Rudiantara mengungkapkan, revisi PP Nomor 8 Tahun 2012 dengan tetap memperhatikan hal-hal strategis yang menyangkut masalah keamanan, intelegen dan semua berkaitan dengan kenegaraan.
“Kita kan lagi gencar untuk mendorong ekonomi digital melalu start up. Banyak start up juga sedang jalan. Sedangkan ada kebijakan yang ada di PP Nomor 82 Tahun 2012 bahwa data center harus di Indonesia. Kalau data center untuk start up semuanya ada di Indonesia juga tidak bisa optimal prosesnya nanti,” ujar Rudiantara usai Rapat Koordinasi Revisi PP Nomor 82 Tahun 2018 di Kantor Kementerian Koordinator Bidang Perekonomian, di Jakarta, seperti keterangan resmi Kominfo.
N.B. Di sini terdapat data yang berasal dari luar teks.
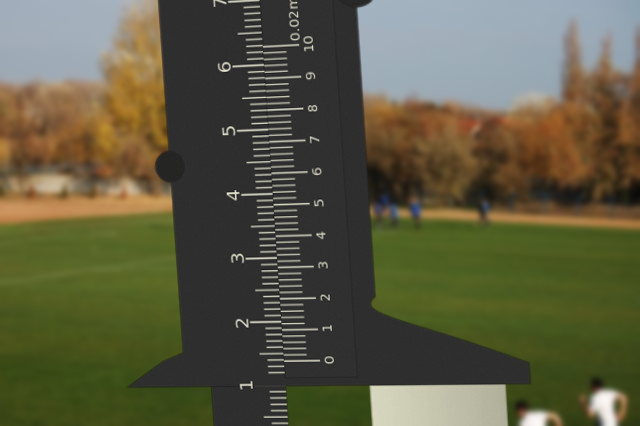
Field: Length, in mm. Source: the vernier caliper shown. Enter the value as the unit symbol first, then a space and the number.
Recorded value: mm 13.8
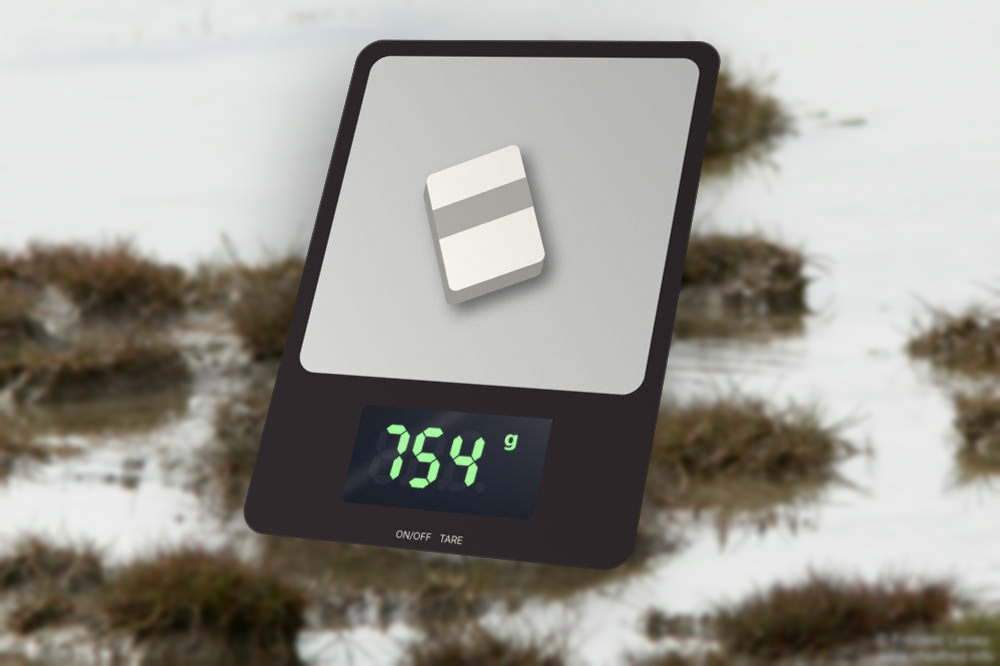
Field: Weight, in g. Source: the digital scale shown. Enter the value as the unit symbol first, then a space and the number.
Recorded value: g 754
Rudiantara menjelaskan, ke depannya teknologi digital akan beralih ke cloud computing dibandingkan memiliki data center sendiri. Maka pembahasan data center merupakan hal yang perlu diperhatikan pada revisi nanti.
“Jadi, dipisah antara data strategis yang harus ada di dalam negeri dengan karakteristik yang tidak boleh dipertukarkan dengan negara lain seperti data yang terkait dengan keamanan negara. Sedangkan yang lain yang memberi multiplayer efek kepada perkembangan ekonomi digital lebih cepat itu akan kita buka untuk cloud computing,” ucap Rudiantara.
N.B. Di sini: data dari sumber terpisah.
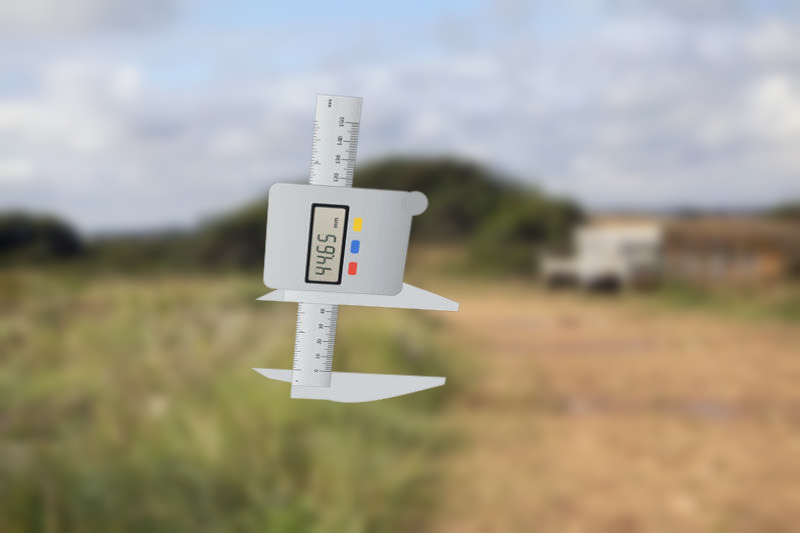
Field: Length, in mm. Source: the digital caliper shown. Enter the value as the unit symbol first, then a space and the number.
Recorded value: mm 44.65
Sedangkan untuk pelaksanaanya, kata Rudiantara, ada dua hal yaitu data dan prosesnya secara virtual. Tahapan data sampai proses cloud computing, Indonesia beralih bukan sebagai pemilik namun adalah pelanggan. “Kita harus dorong inovasi-inovasi yang bersifat meningkatkan perkembangan ekonomi digital,” ujar Rudiantara.
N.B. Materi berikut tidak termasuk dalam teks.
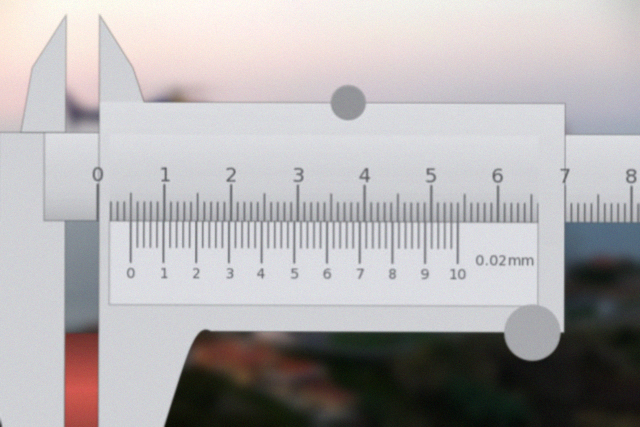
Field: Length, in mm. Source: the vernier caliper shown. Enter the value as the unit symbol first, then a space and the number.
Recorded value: mm 5.0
Menurutnya, revisi PP harus dilakukan karena teknologi digital terus berkembang dengan cepat. Sebab itu, Kemenkominfo terus berupaya untuk dapat mengakomodasinya.
Rudiantara optimistis revisi PP dapat secepatnya diselesaikan. Walaupun dalam prosesnya memang tidak begitu mudah karena terkendala pembahasan di multi sektor.
Pembahasan lainnya pada rapat koordinasi adalah menyoal landasan hukum penanganan berbagai konten negatif, seperti penyebaran berita palsu, ujaran kebencian, di setiap kanal media sosial maupun media online.
“Sekarang kan kalau ada hoaks yang diproses adalah si penyebar atau pelanggar saja. Ke depannya seluruh ekosistemnya juga ikut bertanggung jawab, termasuk platformnya,” kata Rudiantara. Maraknya penyebaran konten negatif ikut disebabkan oleh minimnya proses penyaringan di setiap platform media.